START Input for this task

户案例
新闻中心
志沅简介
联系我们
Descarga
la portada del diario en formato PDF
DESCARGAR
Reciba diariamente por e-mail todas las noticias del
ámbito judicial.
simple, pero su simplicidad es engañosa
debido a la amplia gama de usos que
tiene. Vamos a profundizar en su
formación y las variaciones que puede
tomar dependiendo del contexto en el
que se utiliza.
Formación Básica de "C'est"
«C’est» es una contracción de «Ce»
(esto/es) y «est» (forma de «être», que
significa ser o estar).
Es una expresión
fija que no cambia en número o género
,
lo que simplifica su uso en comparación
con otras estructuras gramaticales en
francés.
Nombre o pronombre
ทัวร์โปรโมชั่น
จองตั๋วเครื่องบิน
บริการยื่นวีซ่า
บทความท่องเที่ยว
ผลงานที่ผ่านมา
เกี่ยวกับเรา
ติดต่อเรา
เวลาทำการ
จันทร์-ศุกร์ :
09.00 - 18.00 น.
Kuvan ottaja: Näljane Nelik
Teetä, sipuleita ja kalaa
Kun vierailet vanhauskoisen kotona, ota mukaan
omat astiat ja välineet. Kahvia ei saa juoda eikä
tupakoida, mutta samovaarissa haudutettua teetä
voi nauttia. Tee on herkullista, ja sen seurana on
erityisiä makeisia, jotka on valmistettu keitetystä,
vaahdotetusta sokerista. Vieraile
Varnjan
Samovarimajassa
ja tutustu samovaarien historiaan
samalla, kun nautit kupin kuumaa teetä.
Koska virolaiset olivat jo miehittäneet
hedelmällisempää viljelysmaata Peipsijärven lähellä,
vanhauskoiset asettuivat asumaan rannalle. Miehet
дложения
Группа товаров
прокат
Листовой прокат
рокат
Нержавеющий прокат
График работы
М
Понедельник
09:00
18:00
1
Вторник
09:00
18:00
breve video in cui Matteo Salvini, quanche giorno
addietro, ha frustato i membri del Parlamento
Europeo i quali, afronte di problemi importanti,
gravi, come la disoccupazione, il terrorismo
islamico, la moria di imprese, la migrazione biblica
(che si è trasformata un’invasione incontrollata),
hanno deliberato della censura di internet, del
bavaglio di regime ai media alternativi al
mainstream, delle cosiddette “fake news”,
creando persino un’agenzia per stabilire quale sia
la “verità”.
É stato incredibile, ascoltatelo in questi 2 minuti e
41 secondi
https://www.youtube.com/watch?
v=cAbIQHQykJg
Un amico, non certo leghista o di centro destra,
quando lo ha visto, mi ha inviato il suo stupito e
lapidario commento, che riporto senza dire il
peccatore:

END Input for this task

→ **Task**: Transcribe the material from its first line through the line containing "09.00 - 18.00 น.", including both of those lines.

→ **Output for this exercise**:
户案例
新闻中心
志沅简介
联系我们
Descarga
la portada del diario en formato PDF
DESCARGAR
Reciba diariamente por e-mail todas las noticias del
ámbito judicial.
simple, pero su simplicidad es engañosa
debido a la amplia gama de usos que
tiene. Vamos a profundizar en su
formación y las variaciones que puede
tomar dependiendo del contexto en el
que se utiliza.
Formación Básica de "C'est"
«C’est» es una contracción de «Ce»
(esto/es) y «est» (forma de «être», que
significa ser o estar).
Es una expresión
fija que no cambia en número o género
,
lo que simplifica su uso en comparación
con otras estructuras gramaticales en
francés.
Nombre o pronombre
ทัวร์โปรโมชั่น
จองตั๋วเครื่องบิน
บริการยื่นวีซ่า
บทความท่องเที่ยว
ผลงานที่ผ่านมา
เกี่ยวกับเรา
ติดต่อเรา
เวลาทำการ
จันทร์-ศุกร์ :
09.00 - 18.00 น.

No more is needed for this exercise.